The company, with revenue of close to NZ$1 billion a year and 700,000 customers largely in New Zealand's North Island, operates a wide range of electricity generation operations including the country's largest coal-fired power station, in Huntly, south of Auckland. It also operates a wind farm, hydro electric generation and cogeneration with large industrial companies. It is a wholesaler as well as a retailer of electricity and retails and explores for gas.
The company's IT infrastructure is similarly heterogenous featuring a server layer of 150 PC servers running Windows and Linux as well as 10 high-end Sun Solaris servers. These provide IT service to nearly 1000 internal and outsourced staff on 600 PCs and laptops.
Key applications include customer billing and provisioning systems, energy trading systems and a range of database management systems including Oracle and SQL as well as Exchange.
Retail energy customer billing is outsourced while large business and wholesale customer billing is managed internally. However, for backup purposes, all customer data eventually falls back within Genesis Energy's regime. Call centre and most IT service are also outsourced to a range of third-party providers.
The company requires its customer applications be restorable within two hours of any outage, trading applications within four hours and all other applications within eight hours. Each day data has to be backed up within a 12-hour window starting at 6pm. Full backups, across three major and four satellite sites, require 20TB of data while partial backups require 5TB.
But persistent technical problems, including SCSI and hardware errors, meant compliance with these deadlines could not be guaranteed.
Until late 2005 Genesis Energy was using CA's BrightStor. Partner manager for CA in New Zealand, Mike Ferguson, says the issues with the system were -unfortunate". He says backup and recovery processes were under the control of one of Genesis Energy's outsourcers at the time. CA did not have direct control and could not enforce changes to procedures.
Despite CA providing training and operational advice, Ferguson says, the partner failed to follow -basic operating procedures".
The backup and recovery process works hardware pretty hard.

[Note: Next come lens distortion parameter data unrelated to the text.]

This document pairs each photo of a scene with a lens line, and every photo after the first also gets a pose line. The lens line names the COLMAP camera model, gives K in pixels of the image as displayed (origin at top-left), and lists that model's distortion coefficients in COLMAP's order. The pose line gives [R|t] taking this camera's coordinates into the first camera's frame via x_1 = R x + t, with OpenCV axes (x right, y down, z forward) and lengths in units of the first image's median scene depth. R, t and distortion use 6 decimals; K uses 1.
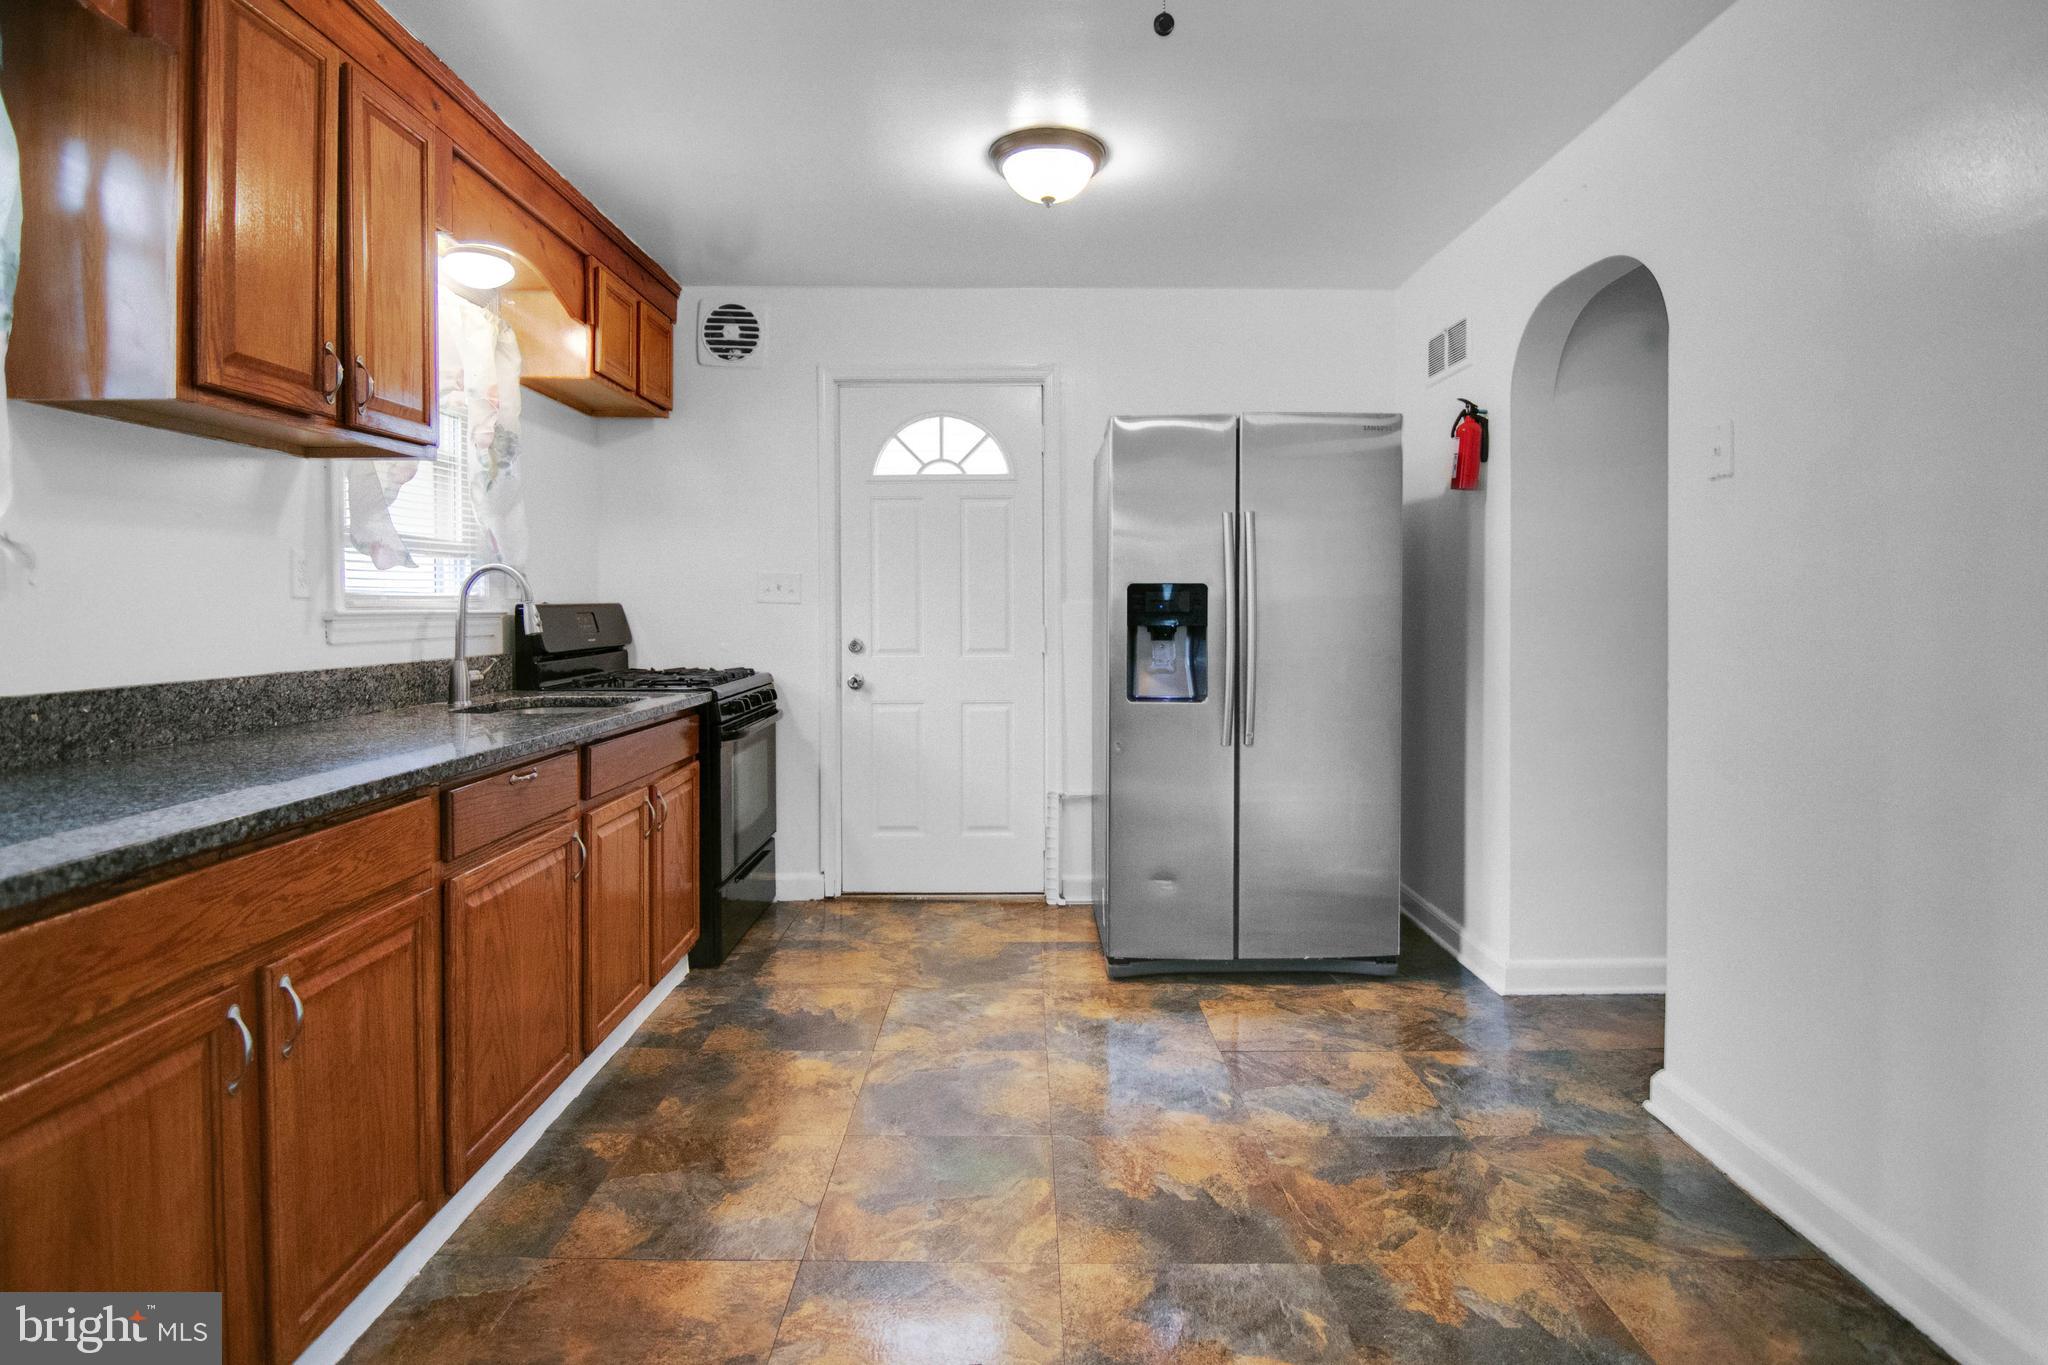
lens RADIAL K [[1100.2, 0, 1024.8], [0, 1100.2, 620.6], [0, 0, 1]] dist [-0.002970, -0.013506]
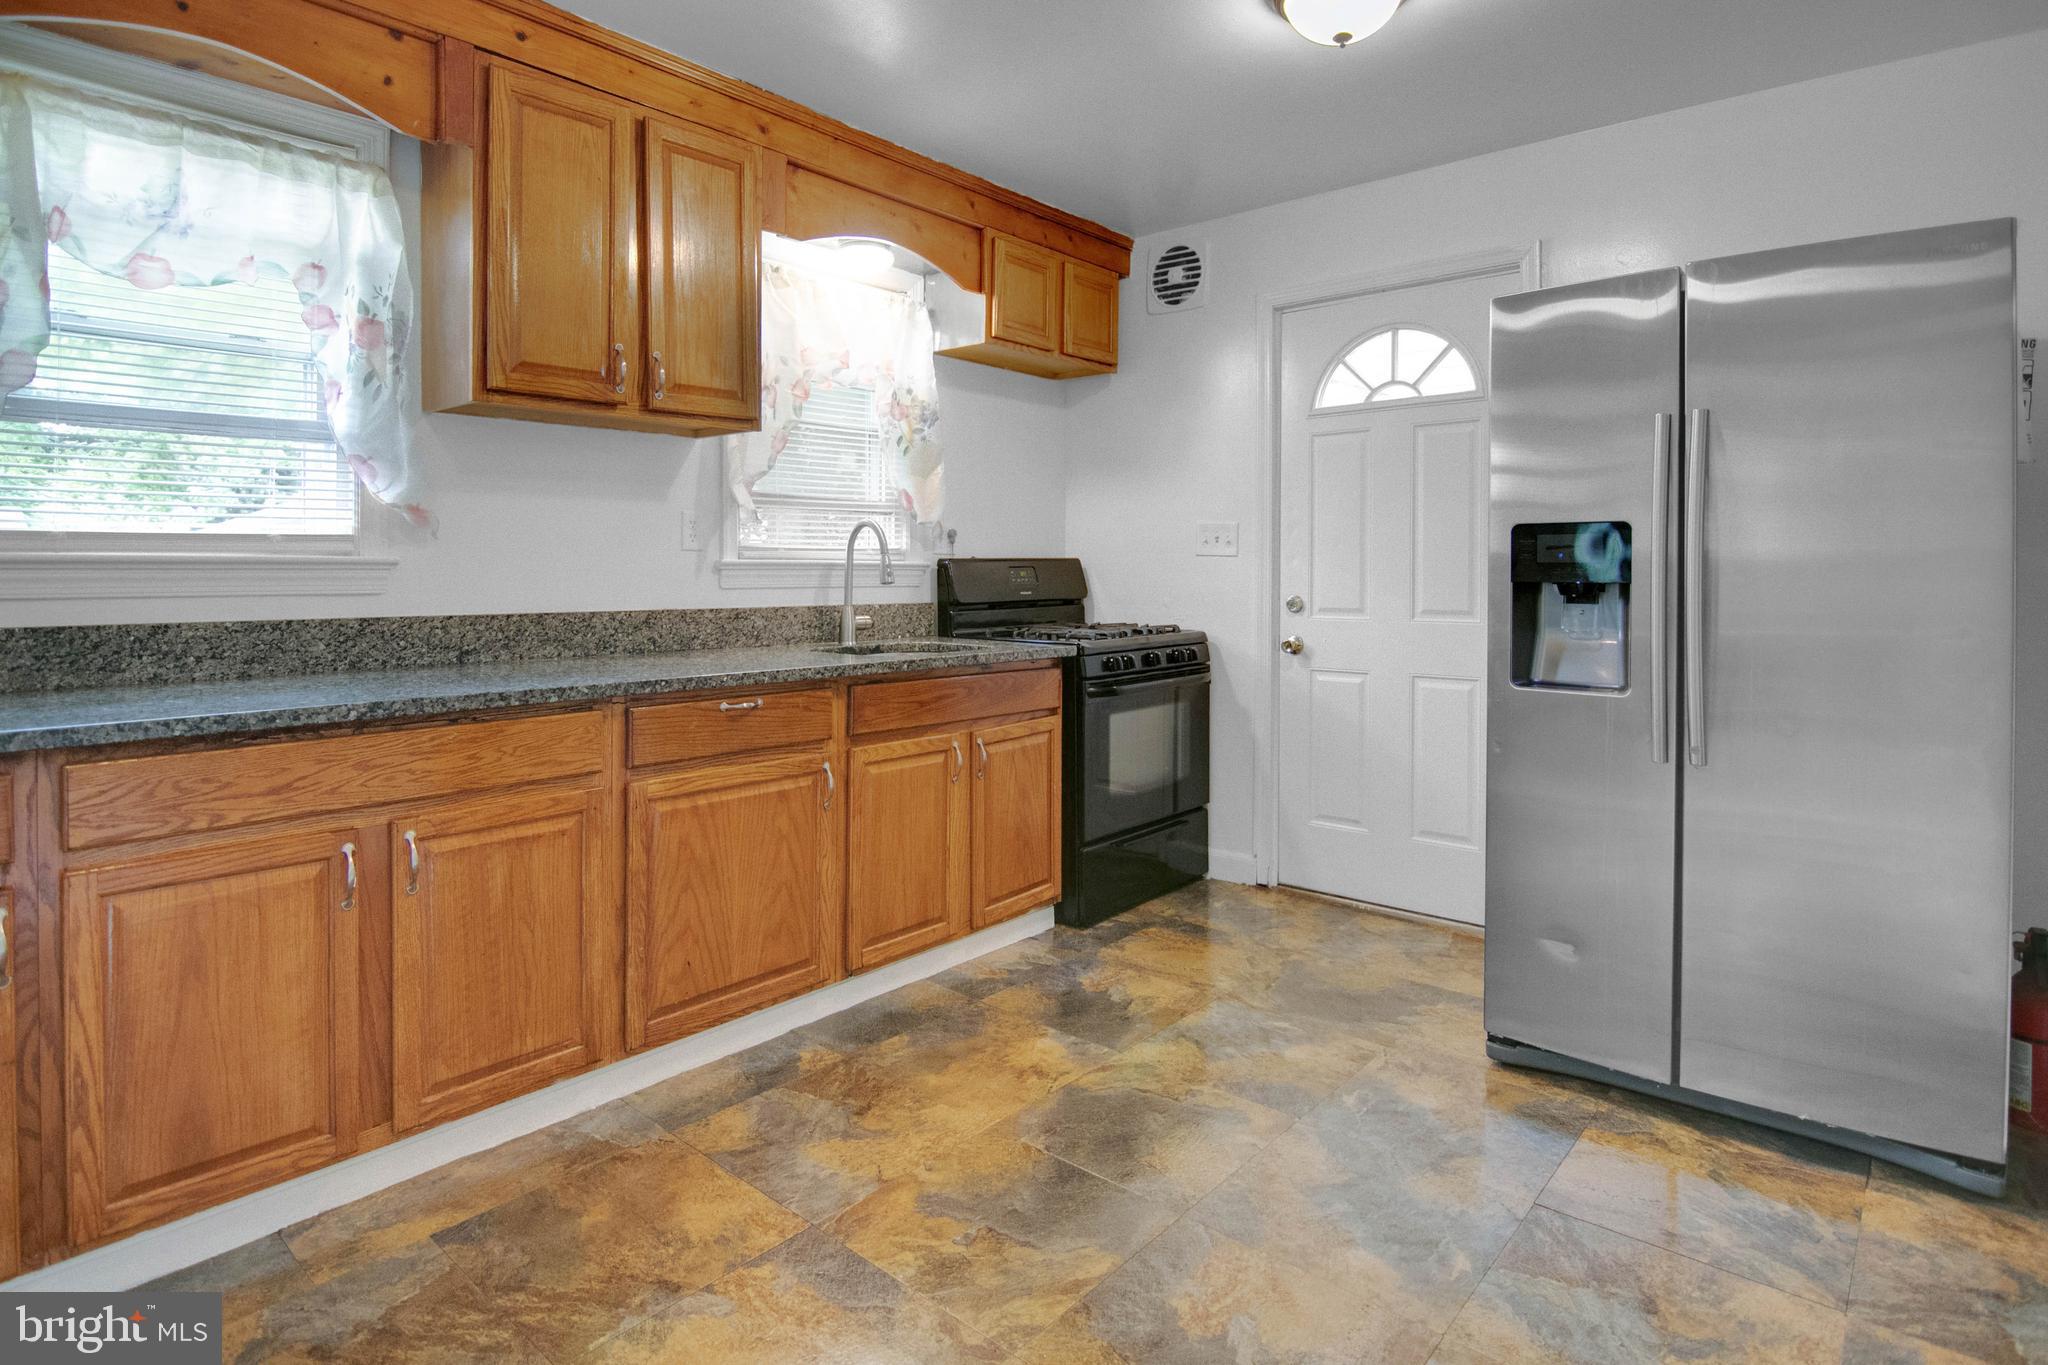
lens RADIAL K [[1100.2, 0, 965.7], [0, 1100.2, 573.8], [0, 0, 1]] dist [-0.002970, -0.013506]
pose [[0.732049, 0.004059, -0.681240, 0.329605], [-0.010572, 0.999930, -0.005402, 0.007249], [0.681170, 0.011156, 0.732040, 0.224211]]
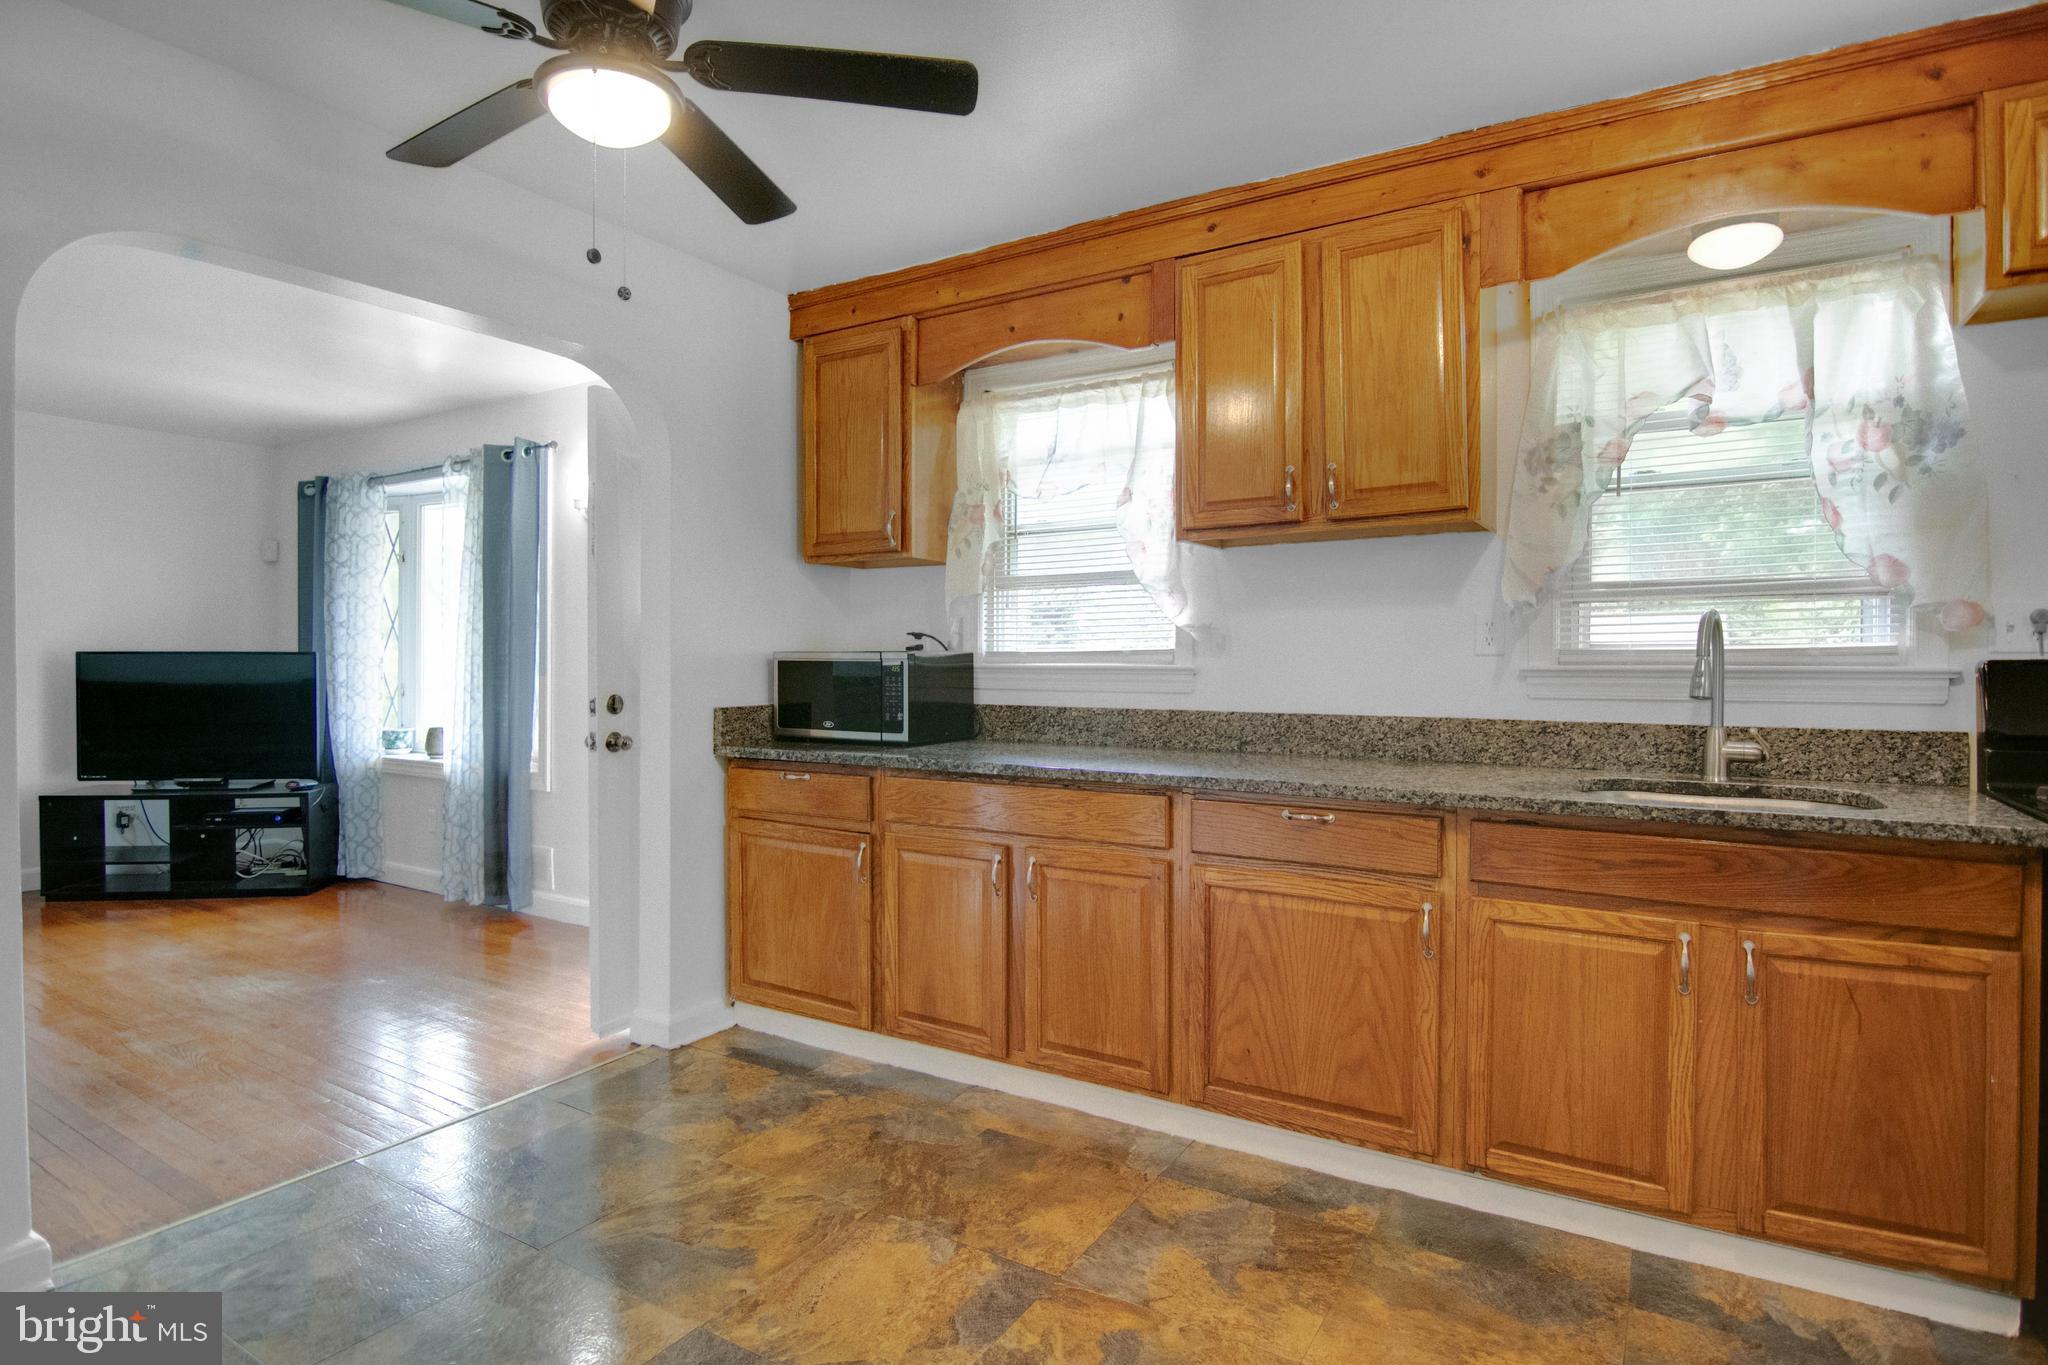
lens RADIAL K [[1018.1, 0, 1011.5], [0, 1018.1, 670.5], [0, 0, 1]] dist [-0.008417, -0.004229]
pose [[-0.528325, 0.006071, -0.849020, 0.388695], [-0.011685, 0.999828, 0.014421, -0.010798], [0.848962, 0.017539, -0.528163, 0.876821]]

CA identified hardware problems as well, but these were also beyond its control.
In early 2005, Genesis Energy decided it was time to review its shaky backup systems -- and to go to market for the best solution available.

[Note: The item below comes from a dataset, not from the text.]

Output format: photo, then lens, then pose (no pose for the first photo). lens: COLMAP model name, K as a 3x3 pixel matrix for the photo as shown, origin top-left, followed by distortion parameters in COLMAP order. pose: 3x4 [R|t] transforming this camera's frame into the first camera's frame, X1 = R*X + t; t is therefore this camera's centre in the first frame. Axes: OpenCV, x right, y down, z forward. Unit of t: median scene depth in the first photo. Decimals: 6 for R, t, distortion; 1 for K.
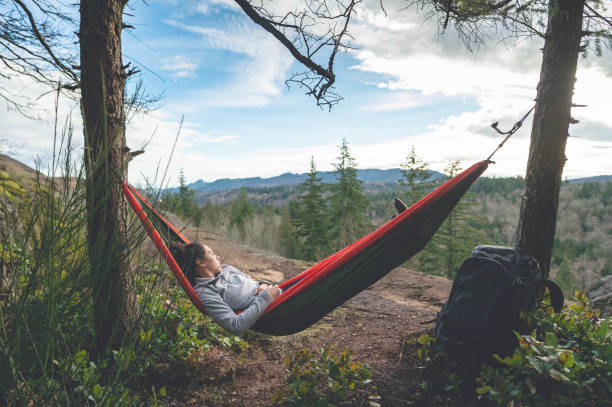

However, there were other drivers of change including concerns about corporate governance and compliance. Mike Roigard, service delivery manager and project sponsor, explains that this was largely in anticipation of new requirements rather than in reaction to them. -We were looking at what we may have to do. We look at international markets and see what's happening there."
Roigard's sponsorship of such a project could be considered unusual. Projects involving corporate governance or compliance are often sponsored by one of the C-level team. It is on them that most compliance accountability rests. Roigard says the flat management structure at Genesis made it possible for him to sponsor the project with the support of his CIO.
Three different products made Genesis Energy's backup and recovery shortlist: CA BrightStor, Veritas (now owned by Symantec) and CommVault Systems Galaxy software. Evaluation was quick but thorough and included talking to other users and site visits.
Sean Heffernan, solutions architect, says the team was looking for a solution that was robust and scalable and would handle all of the company's key applications. But they were also seeking an integrated system, one that made it possible to achieve a single view of the company's various environments and IT layers. On top of that, any system had to be easy to use for the operations team.
The selection was also made with an eye to future requirements. Heffernan says the change was not really considered a backup and recovery project. It was thought of as a data management project. As such much of the evaluation came from a data management perspective focusing on functionality such as migration capabilities and archiving.
The most pressing issue faced was implementation time. Roigard wanted the project completed before the summer holiday season. He did not want to find himself and his team having to cope with a hybrid of old and new systems over that period.
Heffernan says that tight timeframe also presented technical challenges but also challenges in managing change.
After weighing its options, Genesis decided CommVault's Galaxy was the best fit.
Software implementation was completed by CommVault and Genesis' partner Gen-i. At different times over eight weeks up to 15 people worked on the project which came in on time and, according to Roigard, -slightly under budget".
Heffernan says no code or interfaces had to be written for the system to work in Genesis' environment but some changes were required to the configuration of the company's Oracle databases.
The IT team at Genesis holds daily morning meetings to discuss activity. Roigard says in the past it was a rare day when some form of trouble with backup or recovery did not surface.